# Assigned task 1
Set down the part of the passage on HBCU support for Harris between "While Vice President" and "with presidential candidates.", inclusive, copying it word for word.

# Extract to read
____________

While Vice President Kamala Harris is an HBCU alum and has been backed by numerous alumni and former leaders, she can’t necessarily count on HBCU support.
In an interview with Politico, an interim president at an HBCU in Alabama appeared concerned that they “still have real policy issues” to address with presidential candidates.
“As a president, we should say who is speaking to our issues, and then we should tell our constituents to say, ‘We need to vote for people who will work with our issues,’” Walter Kimbrough, interim president at Talladega College in Alabama, said. “We do understand the symbolism and the historical significance of what is happening. But we still have real policy issues and items that we want to have addressed.”
If elected, Harris would be the first black female president, the second-ever black president, and the first president who went to an HBCU. But that may not be enough.
Former President Donald Trump signed the Future Act into law, which made permanent $255 million in federal funding for HBCUs. He said his commitment to HBCUs was “bigger and better and stronger than any previous administration by far.”

____________

# Dataset extract
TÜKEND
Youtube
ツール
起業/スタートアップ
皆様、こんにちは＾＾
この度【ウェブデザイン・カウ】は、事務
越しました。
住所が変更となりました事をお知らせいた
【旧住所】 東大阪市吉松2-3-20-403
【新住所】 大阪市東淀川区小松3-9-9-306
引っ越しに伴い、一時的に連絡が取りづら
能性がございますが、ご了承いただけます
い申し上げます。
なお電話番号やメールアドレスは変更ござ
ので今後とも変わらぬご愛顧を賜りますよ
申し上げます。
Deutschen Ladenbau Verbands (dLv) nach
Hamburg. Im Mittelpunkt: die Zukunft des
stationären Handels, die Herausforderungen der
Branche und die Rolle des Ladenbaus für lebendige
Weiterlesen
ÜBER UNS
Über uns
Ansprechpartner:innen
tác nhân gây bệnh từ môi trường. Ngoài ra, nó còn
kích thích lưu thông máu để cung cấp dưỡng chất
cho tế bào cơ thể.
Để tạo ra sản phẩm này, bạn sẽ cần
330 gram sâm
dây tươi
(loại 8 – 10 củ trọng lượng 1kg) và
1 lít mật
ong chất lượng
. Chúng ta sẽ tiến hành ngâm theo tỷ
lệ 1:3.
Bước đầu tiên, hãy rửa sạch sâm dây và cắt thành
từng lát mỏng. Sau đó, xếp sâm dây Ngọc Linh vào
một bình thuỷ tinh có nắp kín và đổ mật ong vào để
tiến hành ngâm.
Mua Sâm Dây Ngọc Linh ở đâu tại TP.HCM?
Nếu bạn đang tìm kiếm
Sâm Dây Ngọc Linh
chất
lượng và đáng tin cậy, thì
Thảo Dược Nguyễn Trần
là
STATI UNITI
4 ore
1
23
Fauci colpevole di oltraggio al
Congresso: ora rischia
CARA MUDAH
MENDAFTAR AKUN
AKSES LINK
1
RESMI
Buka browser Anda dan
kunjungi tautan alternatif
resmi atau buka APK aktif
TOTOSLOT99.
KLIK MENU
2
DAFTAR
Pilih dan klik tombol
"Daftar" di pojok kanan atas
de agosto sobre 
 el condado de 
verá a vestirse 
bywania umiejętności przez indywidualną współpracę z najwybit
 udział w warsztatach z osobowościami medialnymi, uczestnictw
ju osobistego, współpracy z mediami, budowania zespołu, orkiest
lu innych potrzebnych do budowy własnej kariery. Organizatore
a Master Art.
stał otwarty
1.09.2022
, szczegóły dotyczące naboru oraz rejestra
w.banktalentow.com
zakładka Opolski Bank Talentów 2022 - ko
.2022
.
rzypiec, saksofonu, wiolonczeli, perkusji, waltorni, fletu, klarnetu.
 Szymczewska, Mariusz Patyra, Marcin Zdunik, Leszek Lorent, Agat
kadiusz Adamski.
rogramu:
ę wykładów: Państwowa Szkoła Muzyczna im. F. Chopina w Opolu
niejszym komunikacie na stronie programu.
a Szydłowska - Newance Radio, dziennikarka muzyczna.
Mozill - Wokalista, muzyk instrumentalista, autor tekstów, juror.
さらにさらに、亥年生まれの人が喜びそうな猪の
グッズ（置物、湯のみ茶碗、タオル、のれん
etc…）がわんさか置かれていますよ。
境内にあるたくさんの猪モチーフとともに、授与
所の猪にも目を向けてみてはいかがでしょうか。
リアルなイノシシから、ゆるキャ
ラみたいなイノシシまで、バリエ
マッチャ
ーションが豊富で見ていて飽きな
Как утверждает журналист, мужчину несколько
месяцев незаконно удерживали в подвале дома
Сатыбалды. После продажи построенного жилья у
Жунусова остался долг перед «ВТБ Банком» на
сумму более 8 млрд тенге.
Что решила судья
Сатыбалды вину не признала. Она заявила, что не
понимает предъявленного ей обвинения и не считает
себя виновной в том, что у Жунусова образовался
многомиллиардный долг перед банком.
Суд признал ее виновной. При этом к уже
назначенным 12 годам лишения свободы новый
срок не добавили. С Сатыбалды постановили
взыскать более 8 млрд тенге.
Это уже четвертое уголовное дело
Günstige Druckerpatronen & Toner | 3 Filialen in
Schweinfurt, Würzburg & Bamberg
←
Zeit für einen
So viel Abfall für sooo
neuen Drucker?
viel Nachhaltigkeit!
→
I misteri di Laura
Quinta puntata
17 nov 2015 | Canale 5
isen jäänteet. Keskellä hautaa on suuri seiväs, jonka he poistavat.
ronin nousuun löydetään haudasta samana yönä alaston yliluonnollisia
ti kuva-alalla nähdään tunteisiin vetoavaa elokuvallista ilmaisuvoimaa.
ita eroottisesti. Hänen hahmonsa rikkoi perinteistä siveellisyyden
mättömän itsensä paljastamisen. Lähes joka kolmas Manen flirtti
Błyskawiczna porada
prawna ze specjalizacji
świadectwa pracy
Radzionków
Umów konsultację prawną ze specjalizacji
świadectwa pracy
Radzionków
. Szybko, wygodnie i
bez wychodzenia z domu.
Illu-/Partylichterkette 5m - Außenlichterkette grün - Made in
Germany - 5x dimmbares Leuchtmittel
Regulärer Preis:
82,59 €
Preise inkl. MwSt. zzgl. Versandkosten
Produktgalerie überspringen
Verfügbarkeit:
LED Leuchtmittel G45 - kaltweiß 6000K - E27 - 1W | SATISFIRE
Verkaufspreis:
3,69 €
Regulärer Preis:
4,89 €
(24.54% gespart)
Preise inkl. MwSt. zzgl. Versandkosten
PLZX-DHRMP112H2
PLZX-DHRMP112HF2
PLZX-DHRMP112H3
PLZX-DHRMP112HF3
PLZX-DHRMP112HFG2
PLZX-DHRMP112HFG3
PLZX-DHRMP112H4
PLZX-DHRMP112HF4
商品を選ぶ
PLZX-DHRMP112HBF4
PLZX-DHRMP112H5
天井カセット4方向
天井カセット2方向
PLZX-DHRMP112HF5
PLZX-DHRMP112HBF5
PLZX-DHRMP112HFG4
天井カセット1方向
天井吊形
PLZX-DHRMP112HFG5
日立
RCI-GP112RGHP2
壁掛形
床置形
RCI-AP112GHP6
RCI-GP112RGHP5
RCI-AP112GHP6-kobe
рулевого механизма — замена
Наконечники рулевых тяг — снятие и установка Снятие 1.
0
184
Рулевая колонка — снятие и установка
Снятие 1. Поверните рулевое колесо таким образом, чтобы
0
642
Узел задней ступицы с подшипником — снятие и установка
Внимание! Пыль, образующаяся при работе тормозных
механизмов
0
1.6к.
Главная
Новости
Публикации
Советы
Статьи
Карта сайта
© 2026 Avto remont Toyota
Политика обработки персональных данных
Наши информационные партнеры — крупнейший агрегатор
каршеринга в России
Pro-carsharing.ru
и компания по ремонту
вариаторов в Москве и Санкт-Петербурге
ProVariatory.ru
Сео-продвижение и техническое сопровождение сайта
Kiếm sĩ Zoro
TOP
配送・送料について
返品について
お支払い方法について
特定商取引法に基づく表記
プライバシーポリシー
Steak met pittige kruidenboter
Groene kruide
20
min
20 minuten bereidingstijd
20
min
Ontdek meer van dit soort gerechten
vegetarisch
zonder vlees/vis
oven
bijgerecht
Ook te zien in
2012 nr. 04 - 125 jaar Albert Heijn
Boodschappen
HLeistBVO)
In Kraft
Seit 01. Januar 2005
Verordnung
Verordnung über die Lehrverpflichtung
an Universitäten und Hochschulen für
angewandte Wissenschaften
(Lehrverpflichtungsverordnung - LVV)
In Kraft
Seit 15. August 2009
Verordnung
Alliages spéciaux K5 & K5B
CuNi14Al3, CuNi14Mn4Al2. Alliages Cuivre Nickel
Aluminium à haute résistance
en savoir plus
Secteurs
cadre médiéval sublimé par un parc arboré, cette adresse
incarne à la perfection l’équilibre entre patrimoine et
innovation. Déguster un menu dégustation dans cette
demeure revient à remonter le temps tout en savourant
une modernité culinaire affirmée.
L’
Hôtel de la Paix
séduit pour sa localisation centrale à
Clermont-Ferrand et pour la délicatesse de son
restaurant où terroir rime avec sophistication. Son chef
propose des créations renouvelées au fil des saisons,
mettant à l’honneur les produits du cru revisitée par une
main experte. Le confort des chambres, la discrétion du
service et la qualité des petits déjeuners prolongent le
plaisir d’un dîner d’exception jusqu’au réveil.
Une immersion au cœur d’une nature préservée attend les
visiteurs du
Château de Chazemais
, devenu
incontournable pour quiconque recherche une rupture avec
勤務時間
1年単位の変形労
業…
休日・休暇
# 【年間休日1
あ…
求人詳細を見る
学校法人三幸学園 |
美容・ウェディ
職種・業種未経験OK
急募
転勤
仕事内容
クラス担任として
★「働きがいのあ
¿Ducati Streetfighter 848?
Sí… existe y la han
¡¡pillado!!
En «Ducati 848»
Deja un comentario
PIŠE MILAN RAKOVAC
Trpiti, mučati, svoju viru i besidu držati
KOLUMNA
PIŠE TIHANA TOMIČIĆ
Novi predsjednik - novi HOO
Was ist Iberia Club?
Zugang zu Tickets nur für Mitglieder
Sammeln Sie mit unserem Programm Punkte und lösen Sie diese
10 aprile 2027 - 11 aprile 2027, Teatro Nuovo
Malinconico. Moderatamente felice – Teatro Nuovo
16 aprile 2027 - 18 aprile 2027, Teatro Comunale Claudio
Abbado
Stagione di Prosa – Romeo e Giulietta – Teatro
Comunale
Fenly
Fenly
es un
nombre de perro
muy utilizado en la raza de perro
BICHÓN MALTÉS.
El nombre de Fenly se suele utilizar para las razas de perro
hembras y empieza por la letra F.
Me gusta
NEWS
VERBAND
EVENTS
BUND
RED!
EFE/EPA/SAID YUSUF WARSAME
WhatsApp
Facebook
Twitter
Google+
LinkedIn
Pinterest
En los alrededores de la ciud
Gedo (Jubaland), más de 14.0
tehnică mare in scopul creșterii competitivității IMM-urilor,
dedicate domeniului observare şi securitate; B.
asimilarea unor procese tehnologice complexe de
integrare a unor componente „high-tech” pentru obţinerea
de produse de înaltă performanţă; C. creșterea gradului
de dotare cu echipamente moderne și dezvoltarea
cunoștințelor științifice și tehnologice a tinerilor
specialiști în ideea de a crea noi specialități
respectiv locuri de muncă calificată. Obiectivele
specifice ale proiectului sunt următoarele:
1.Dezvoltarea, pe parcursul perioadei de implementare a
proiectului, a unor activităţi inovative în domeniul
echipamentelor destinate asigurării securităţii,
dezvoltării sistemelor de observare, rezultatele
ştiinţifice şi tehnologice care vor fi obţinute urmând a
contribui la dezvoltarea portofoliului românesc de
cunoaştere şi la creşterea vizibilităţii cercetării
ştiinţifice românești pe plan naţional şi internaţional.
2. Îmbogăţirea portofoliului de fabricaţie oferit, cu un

____________

# Assigned task 2
Extract the records from their first line through the line holding "Bước đầu tiên, hãy", inclusive, and repeat those lines exactly as they appear.

# Answer area 1
While Vice President Kamala Harris is an HBCU alum and has been backed by numerous alumni and former leaders, she can’t necessarily count on HBCU support.
In an interview with Politico, an interim president at an HBCU in Alabama appeared concerned that they “still have real policy issues” to address with presidential candidates.

# Answer area 2
TÜKEND
Youtube
ツール
起業/スタートアップ
皆様、こんにちは＾＾
この度【ウェブデザイン・カウ】は、事務
越しました。
住所が変更となりました事をお知らせいた
【旧住所】 東大阪市吉松2-3-20-403
【新住所】 大阪市東淀川区小松3-9-9-306
引っ越しに伴い、一時的に連絡が取りづら
能性がございますが、ご了承いただけます
い申し上げます。
なお電話番号やメールアドレスは変更ござ
ので今後とも変わらぬご愛顧を賜りますよ
申し上げます。
Deutschen Ladenbau Verbands (dLv) nach
Hamburg. Im Mittelpunkt: die Zukunft des
stationären Handels, die Herausforderungen der
Branche und die Rolle des Ladenbaus für lebendige
Weiterlesen
ÜBER UNS
Über uns
Ansprechpartner:innen
tác nhân gây bệnh từ môi trường. Ngoài ra, nó còn
kích thích lưu thông máu để cung cấp dưỡng chất
cho tế bào cơ thể.
Để tạo ra sản phẩm này, bạn sẽ cần
330 gram sâm
dây tươi
(loại 8 – 10 củ trọng lượng 1kg) và
1 lít mật
ong chất lượng
. Chúng ta sẽ tiến hành ngâm theo tỷ
lệ 1:3.
Bước đầu tiên, hãy rửa sạch sâm dây và cắt thành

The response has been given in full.